Within half an hour the place was packed. By the time Rachel Bell and her husband Sasha Von Dorp arrived with baby Vida, it was wall to wall people.
A huge crowd had turned out for this opening celebrating Taos artists.
Clearly it’s time for Taos.
Rita O’Connell arrived and Cherie Burns made a cameo appearance, Tom Folsom came and stayed. After spending time at the Wurlitzer Foundation a few years ago while researching his book on Dennis Hopper, Tom fell in love with Taos and returns often. He’s an honorary Taoseno at this point!
I watched as a woman circled one of Kevin Cannon’s leather sculptures, pulling back hands that seemed to have a reflex all of their own; compelled to reach out and touch the sensual form. I smiled to myself knowingly; Kevin’s pieces beg to be touched and being his friend, I have and do.
Rita and I both commented on how brilliantly the show was curated and how the relationships between the artists had fed one another’s work – their influence on each other was so clearly evident seeing their work all together in one space.
Ken Price’s mutable, colourful form and Hank Saxe’s ceramics played off Kevin’s surfaces, while Ron Cooper’s light sculpture proved the perfect juxtaposition to Debbie Long’s light filled glass installation right beside it.
One of Larry Bell’s large figuratived pieces dominated one wall as one entered the gallery, while Jack Smith’s portraits drew people into a corner beside a big bay window. Their small size in direct contrast to the huge Ron Davis that presided over the room.
Across from it, beside the fireplace, an O’Connor sculpture hung alone on a wall, while on the marble mantel, a couple of Kevin Cannon’s miniature works had been placed purposefully.
By now the gallery was jam packed and I began to feel a bit claustrophobic. I said hello to Elad and Nataya, as I stepped outside to get a breath of fresh air as Oscar Burnett and his girlfriend arrived. His brother Cee Jay was already inside with his partner, Debbie Long.
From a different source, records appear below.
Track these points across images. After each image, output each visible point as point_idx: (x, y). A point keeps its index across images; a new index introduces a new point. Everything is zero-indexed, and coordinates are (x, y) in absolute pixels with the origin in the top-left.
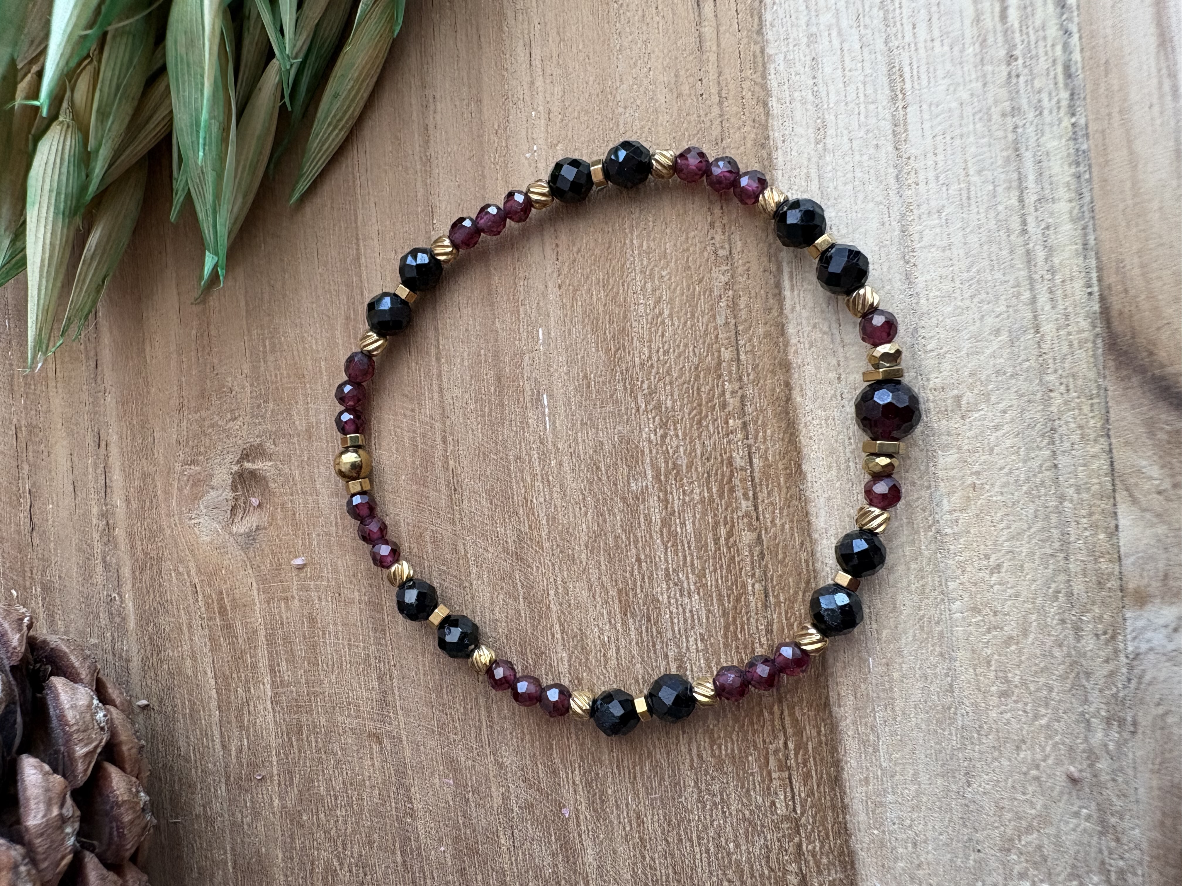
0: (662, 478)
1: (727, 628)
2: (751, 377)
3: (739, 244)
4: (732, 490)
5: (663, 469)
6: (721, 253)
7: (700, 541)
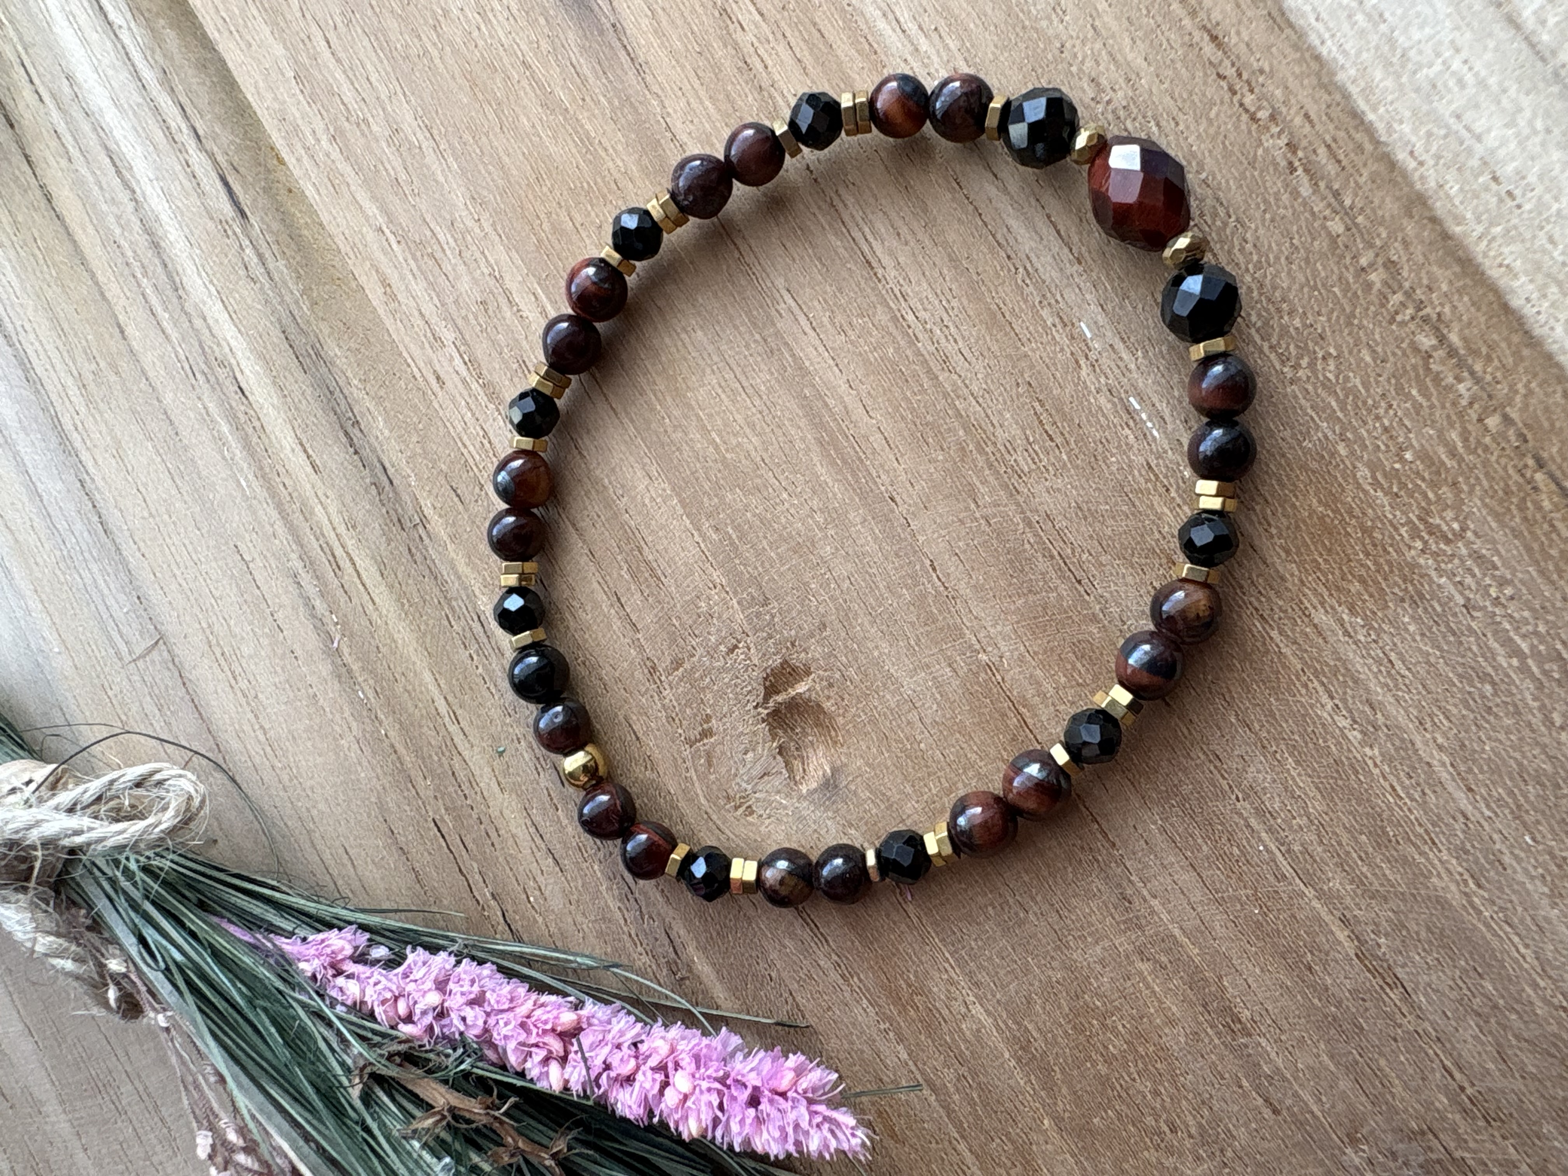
0: (1339, 414)
1: (1529, 550)
2: (1384, 235)
3: (1278, 93)
4: (1437, 379)
5: (1334, 404)
6: (1263, 115)
7: (1433, 464)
Taos was seriously in the house!
I have to say that everyone looked fabulous. Matt, Richard and I joked at one point, that we all looked like a bunch of hardcore New Yorkers. Not a terribly big surprise since several of us have indeed called the City home for long periods of our lives, but it was so great to see how both the artists and their work held up in this elegant, Upper East Side Gallery.
When I came back inside I talked to Mimi Saltzman for awhile. We had not seen one another since we were in our twenties. It was a sweet reunion and I look forward to a dinner at Mimi’s house tonight, for all the artists. Mimi of course was a Taos resident for several years, along with her brother Robert, whom I profiled for Paul O’Connor’s award winning book, Taos Portraits,
It was getting late and I hadn’t eaten since breakfast, so I joined Tom Folsom and two friends and we said our goodbyes before going back out to catch a cab Downtown. Our fave bistro, Lucky Strike, was our final destination before we parted ways as the night closed in.
Tom and I shared a cab to Brooklyn and as we drove across the bridge, I looked back at the lights of Manhattan, casting a halo-like glow over the City,
It was as if for one brief moment, Taos had gifted NYC with a measure of its magical, mythical Light.
Taos; 1960’s – Present is hanging at the Vivian Horan Gallery through June 22nd. Do see the show if you plan to be in the City. For more information, please visit the site linked below this post.
All photos taken on my iphone
Editors Note: I missed a few people who happened to be in NY from Taos, and at the show. Artists Anna McGruder and Jeff Cochran both made an appearance, as did Phillip Bareiss.